How Compound Interest Helps Grow Retirement Accounts
The sooner employees can start saving money in a 401 (k), IRA, or Roth IRA plan, the more money they can accumulate due to compound interest. Investing in stocks through a mutual fund or ETF can increase the amount of money in a retirement portfolio. Experts recommend that investors start saving for retirement even if the amounts are smaller to begin with, say $ 200 per month, and have a diversified stock portfolio. As your salary increases each year, increase the amount you save for your retirement. Avoid spending bonuses and try to save that amount for your retirement as well.
It’s also important to watch the fees charged by a mutual fund, pension plan, or financial advisor, as fees also compound over time, similar to investment returns. Even a seemingly harmless 1% fee adds up over 30 or 40 years.
For example, a person who puts money from their paycheck into a retirement account that grows 8% per year before fees and pays 1% of assets under management for that account to be managed actually earns 7% compound annually. If the account had saved $ 1 million, in 20 years the amount would increase to $ 3.87 million. However, if the person did not have to pay 1% in fees each year, they would have accumulated $ 4.66 million for their retirement. While 1% doesn’t sound like a lot of money, in this scenario it means losing $ 790,000.
Many experts, such as college professors and financial advisers, recommend that people start saving as soon as possible. The more money you save, the more money you can make with interest alone.
Even during volatile times in the stock market, the more money a person accumulates in a retirement account, the more money is accumulated.
When compound interest hurts consumers
On the other hand, accumulating too much interest is detrimental to an individual. Interest calculated by credit card companies, payday lenders, or other lenders who offer auto loans or mortgages can add up quickly.
Consumers who only make minimum payments for their monthly credit card payments often only pay interest because a small portion of their payment goes towards the principal amount or the amount of money borrowed.
Since many credit card companies charge double-digit interest rates, paying more than the minimum amount will reduce the amount owed much faster.
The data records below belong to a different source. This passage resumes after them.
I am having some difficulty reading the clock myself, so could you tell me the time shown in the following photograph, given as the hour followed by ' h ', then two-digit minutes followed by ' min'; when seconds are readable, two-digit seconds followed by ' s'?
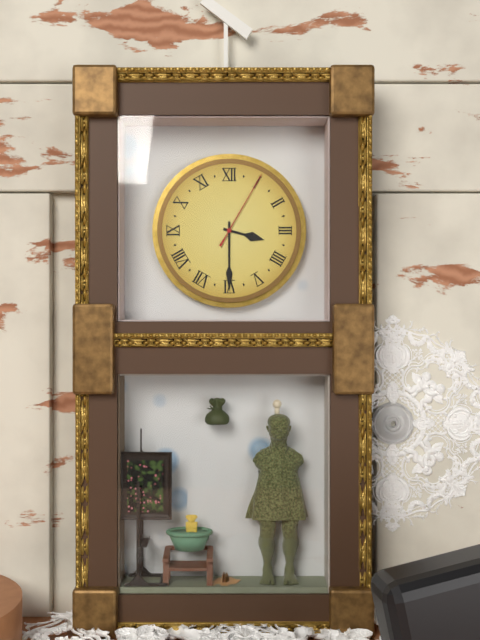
3 h 30 min 05 s
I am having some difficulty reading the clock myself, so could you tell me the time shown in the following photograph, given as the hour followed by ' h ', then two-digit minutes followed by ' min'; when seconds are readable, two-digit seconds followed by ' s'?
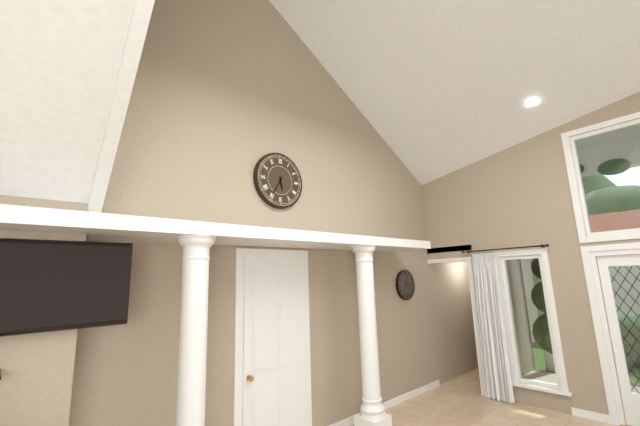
5 h 35 min
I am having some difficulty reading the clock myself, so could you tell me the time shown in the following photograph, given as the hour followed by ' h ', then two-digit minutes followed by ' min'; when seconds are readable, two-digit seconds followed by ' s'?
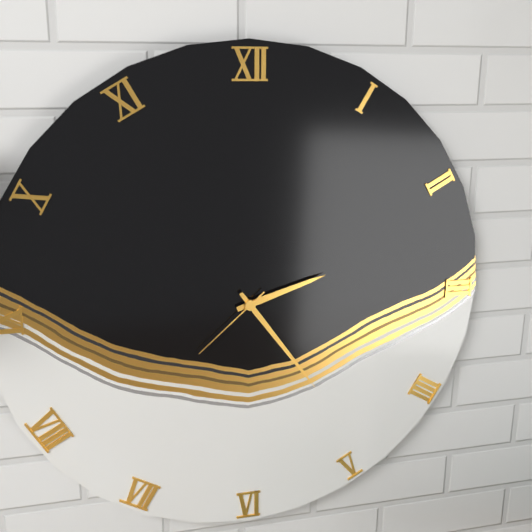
2 h 24 min 38 s
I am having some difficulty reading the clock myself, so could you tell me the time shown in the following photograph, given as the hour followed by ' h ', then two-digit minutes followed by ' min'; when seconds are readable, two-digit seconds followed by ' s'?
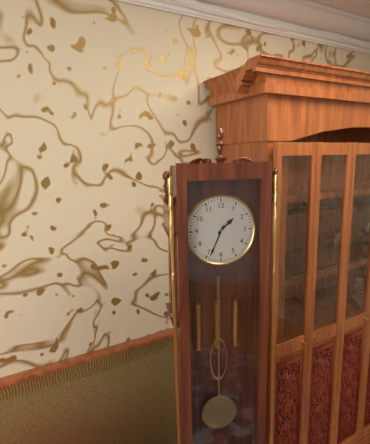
1 h 34 min
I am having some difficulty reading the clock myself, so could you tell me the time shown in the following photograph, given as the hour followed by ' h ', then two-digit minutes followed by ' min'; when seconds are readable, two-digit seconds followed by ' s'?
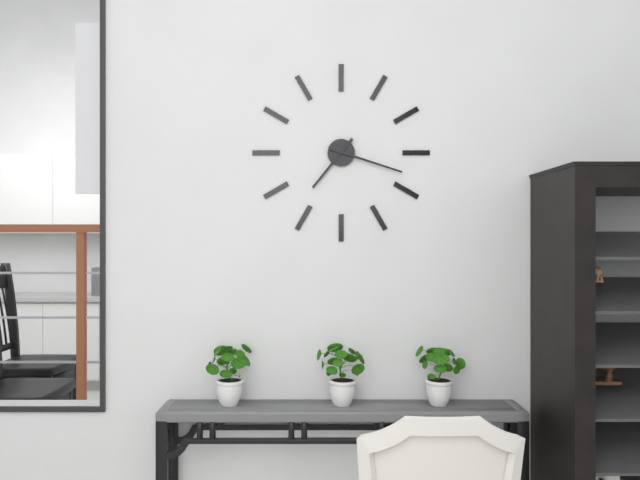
7 h 18 min
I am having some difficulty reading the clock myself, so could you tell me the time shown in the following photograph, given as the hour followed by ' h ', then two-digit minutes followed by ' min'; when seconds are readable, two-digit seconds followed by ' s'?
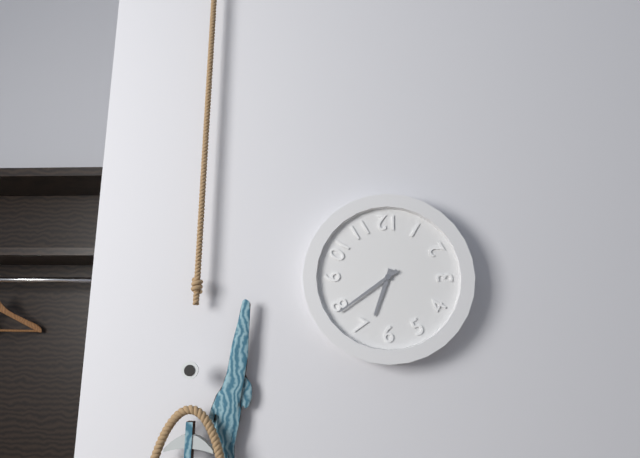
6 h 39 min
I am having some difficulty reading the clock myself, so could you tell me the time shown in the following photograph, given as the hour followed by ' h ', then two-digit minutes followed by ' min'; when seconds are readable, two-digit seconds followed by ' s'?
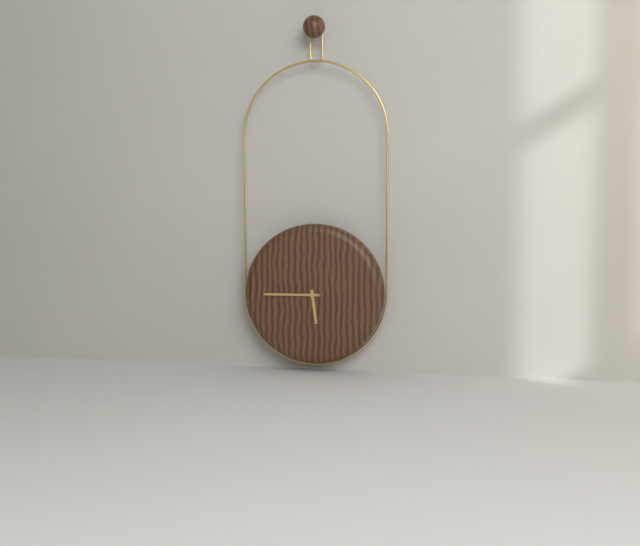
5 h 45 min
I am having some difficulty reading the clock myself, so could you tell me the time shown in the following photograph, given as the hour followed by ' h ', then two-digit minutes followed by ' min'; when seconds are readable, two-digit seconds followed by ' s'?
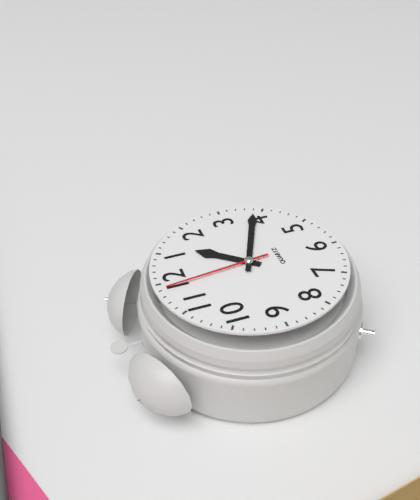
1 h 19 min 59 s
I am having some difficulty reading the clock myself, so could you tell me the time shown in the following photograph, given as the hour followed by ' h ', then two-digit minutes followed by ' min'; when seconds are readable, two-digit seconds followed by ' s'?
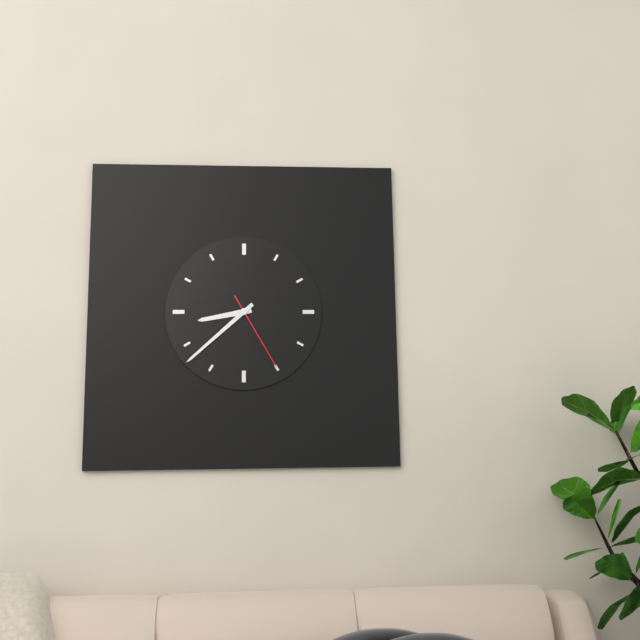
8 h 38 min 25 s
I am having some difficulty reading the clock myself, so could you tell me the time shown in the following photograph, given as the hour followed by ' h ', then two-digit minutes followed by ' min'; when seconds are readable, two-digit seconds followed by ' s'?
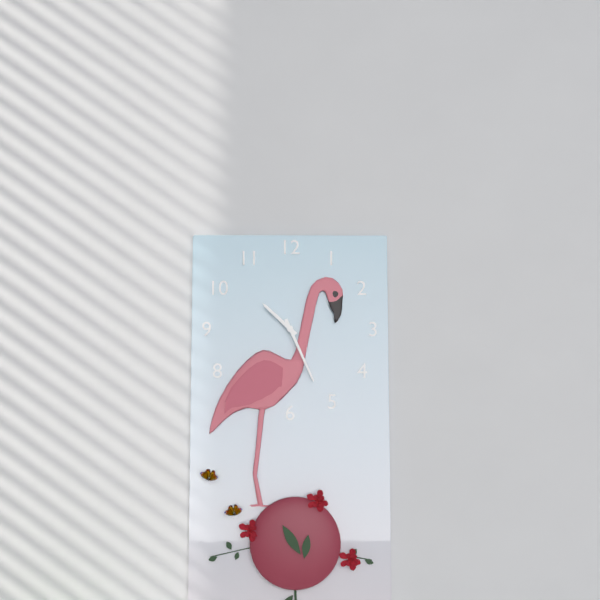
10 h 26 min
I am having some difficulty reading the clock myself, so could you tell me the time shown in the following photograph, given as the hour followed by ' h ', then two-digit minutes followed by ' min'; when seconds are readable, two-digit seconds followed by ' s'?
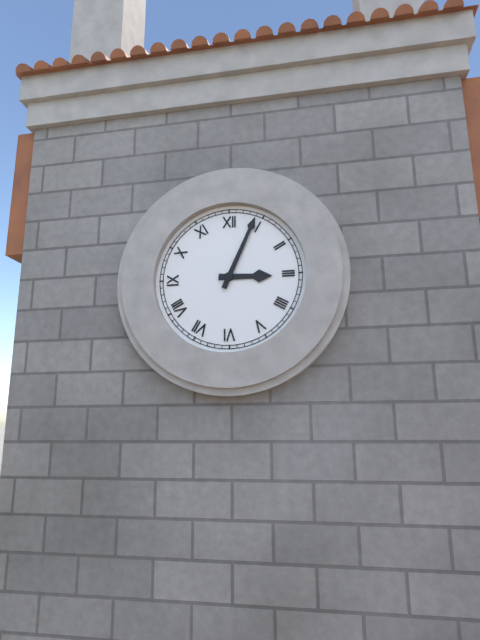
3 h 04 min
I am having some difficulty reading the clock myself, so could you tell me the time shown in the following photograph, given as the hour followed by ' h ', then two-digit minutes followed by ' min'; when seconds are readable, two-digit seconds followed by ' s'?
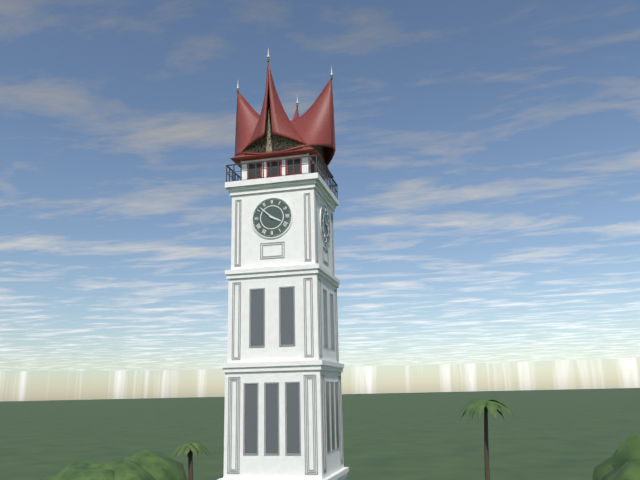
3 h 52 min
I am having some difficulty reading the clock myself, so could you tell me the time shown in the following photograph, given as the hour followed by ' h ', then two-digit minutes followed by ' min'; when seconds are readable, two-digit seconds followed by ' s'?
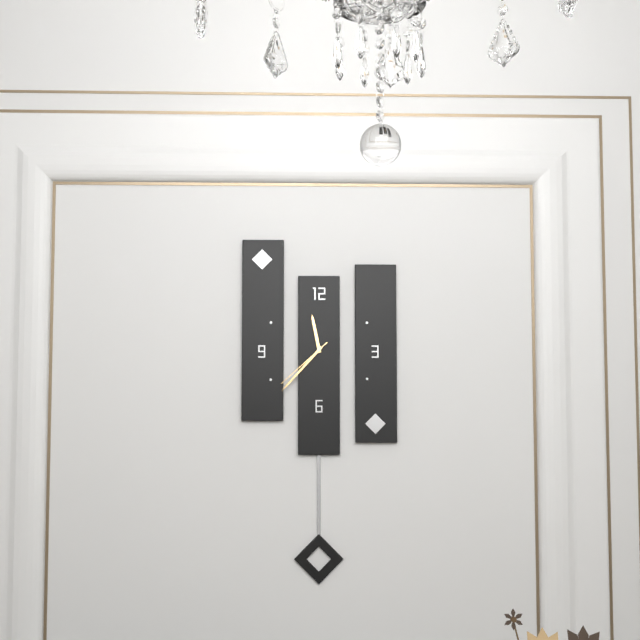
11 h 37 min 38 s
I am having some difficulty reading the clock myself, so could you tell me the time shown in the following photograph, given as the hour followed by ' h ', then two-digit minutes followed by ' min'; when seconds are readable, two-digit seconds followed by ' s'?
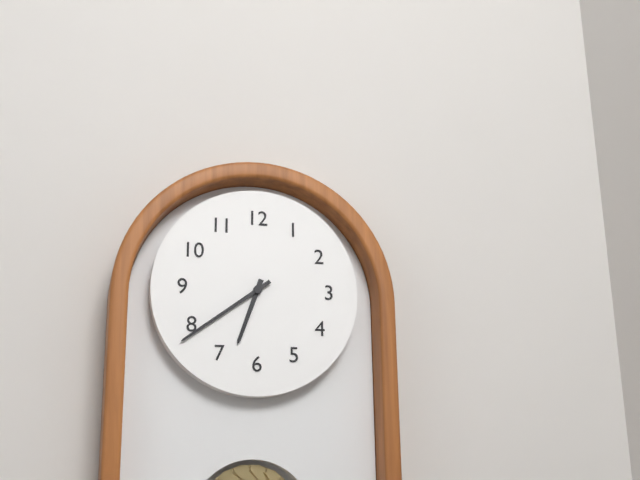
6 h 39 min
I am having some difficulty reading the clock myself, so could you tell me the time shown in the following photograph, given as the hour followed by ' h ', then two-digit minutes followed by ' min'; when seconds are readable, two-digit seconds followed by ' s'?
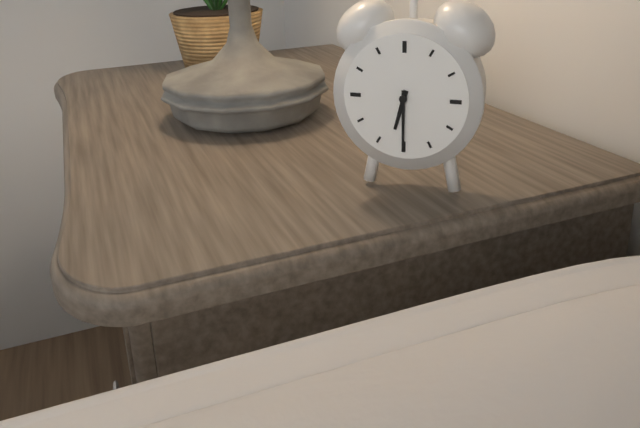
6 h 30 min
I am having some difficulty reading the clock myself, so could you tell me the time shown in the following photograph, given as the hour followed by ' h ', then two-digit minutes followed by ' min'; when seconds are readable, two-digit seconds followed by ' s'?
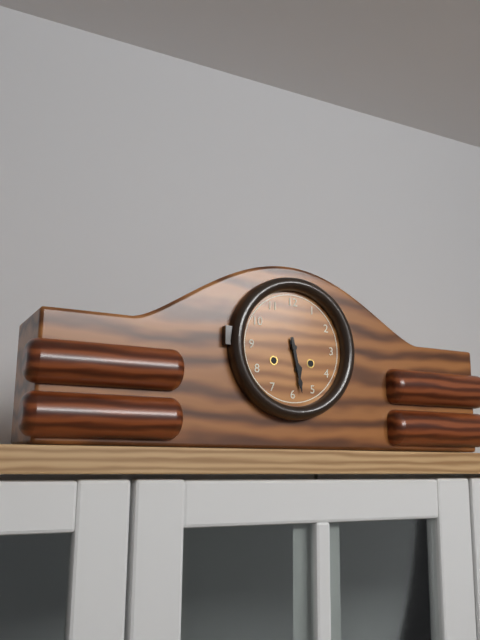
5 h 28 min
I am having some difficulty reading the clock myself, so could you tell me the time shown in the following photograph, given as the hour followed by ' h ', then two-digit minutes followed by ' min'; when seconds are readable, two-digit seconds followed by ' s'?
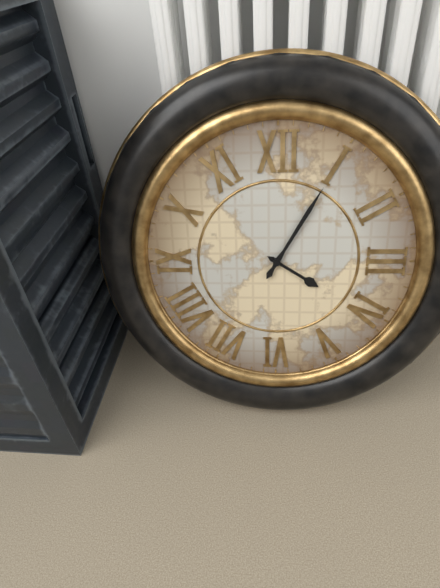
4 h 05 min
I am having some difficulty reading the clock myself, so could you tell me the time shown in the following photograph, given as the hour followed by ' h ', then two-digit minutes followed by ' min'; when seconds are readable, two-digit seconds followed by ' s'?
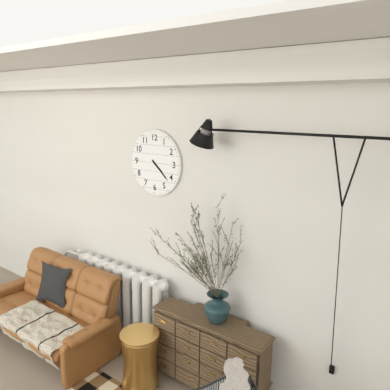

When you increase a monthly payment by an additional $ 50 or $ 100, that means more money is paid each month on the original amount of money that was borrowed and less on the interest.
As interest rates continue to rise as a result of decisions made by the Federal Reserve, people who continue to have a balance on their credit cards will end up paying more money in interest. Since credit card interest rates are adjustable, which means they can go up at any time, when the Fed raises the federal funds rate, they go up too. If you have high interest rates from your credit card company or other loan, making additional payments will help reduce the balance faster. Refinancing a loan or mortgage is also an option and helps reduce the amount of interest you pay each month.
Once you’ve paid off the credit card payment, you can start taking the same $ 200 you paid each month for the bill and allocating it to a CD or money market account to save in the event of a emergency in order to avoid paying high interest rates.